Los US$ 8.000 millones que el Gobierno transfirió al campo rindieron un 25% en un año

Según el último reporte del Centro de Estudios de la Nueva Economía de la UB, la transferencia al sector agropecuario de unos 8.000 millones de dólares -como producto de la quita y disminución de retenciones-, junto con la liberación del cepo cambiario, dio como resultado que el sector incrementó su producción en lo que se estima unos 2.000 millones de dólares. Es decir que, si se considera a aquella transferencia como una inversión, tuvo un rendimiento de un 25% en un año.

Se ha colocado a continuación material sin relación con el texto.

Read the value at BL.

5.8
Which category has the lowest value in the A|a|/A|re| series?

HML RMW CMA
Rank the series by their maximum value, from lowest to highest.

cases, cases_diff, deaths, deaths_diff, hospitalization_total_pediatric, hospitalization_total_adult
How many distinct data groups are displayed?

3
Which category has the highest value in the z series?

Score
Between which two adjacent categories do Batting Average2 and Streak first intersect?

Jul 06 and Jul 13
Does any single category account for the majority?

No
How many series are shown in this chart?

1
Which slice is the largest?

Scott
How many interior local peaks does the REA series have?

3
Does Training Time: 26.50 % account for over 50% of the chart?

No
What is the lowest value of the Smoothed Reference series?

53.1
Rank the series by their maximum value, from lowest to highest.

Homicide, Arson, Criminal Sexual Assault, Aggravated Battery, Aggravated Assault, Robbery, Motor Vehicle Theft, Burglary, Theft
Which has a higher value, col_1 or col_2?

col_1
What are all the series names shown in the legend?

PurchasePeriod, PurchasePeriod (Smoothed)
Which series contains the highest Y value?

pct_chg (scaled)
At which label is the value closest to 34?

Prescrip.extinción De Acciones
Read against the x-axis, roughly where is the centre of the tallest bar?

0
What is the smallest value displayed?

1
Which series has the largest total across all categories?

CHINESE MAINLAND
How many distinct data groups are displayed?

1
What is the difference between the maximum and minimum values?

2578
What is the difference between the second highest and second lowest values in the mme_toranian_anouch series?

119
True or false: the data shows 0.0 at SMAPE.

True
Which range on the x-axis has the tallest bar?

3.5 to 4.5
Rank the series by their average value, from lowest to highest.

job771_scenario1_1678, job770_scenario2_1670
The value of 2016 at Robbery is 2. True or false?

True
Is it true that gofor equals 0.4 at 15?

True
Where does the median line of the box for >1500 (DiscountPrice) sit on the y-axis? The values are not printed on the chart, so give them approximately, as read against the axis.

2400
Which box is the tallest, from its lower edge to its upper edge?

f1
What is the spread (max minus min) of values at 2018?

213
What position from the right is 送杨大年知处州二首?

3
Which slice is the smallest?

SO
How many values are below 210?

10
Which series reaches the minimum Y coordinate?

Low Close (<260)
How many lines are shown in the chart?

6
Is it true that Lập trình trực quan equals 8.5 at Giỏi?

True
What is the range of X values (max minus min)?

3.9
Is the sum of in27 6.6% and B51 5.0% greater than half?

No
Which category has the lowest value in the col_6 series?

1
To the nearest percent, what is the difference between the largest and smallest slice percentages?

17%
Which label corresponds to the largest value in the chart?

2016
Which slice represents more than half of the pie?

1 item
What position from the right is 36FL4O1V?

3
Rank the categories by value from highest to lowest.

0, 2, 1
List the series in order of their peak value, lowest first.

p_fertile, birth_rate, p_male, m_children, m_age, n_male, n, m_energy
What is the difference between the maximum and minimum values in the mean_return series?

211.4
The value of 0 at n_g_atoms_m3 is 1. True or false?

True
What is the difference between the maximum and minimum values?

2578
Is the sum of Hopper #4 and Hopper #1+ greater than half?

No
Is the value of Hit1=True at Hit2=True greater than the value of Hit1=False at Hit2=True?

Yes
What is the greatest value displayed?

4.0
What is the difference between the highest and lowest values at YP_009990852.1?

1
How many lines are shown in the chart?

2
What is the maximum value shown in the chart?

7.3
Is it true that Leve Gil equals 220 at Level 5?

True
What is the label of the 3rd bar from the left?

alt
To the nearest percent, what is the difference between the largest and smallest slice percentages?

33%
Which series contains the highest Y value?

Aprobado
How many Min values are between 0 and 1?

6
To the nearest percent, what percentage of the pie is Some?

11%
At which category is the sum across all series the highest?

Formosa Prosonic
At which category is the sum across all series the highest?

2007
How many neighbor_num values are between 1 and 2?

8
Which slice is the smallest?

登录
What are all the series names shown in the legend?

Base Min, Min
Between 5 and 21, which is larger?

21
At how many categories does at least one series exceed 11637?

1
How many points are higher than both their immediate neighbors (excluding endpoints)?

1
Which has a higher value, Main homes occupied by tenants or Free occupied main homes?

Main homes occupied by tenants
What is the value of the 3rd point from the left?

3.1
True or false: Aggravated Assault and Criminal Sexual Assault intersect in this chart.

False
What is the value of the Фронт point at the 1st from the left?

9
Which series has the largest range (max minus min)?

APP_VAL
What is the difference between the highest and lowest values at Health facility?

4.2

Ese resultado es consecuencia de una cosecha de granos que puede llegar a alcanzar unas 120 millones de toneladas aproximadamente -un 4,3% sobre el ciclo anterior-, con un avance del maíz (37 millones de toneladas, 23% más que en 2015/16) y del trigo (15 millones de toneladas, un 36% por encima del ciclo anterior). En cambio, la soja aportaría 53 millones de toneladas, un 5,4% por debajo del período previo.

La política de precios, implementada a partir de diciembre de 2016, daría así sus frutos: por un lado, incrementando el total de la producción agrícola y, por el otro, alentando una mayor producción de trigo y maíz, en detrimento de la soja, iniciando así un proceso de “desojización”, tras más de una década, en la cual se había convertido en el cultivo de mayor rentabilidad.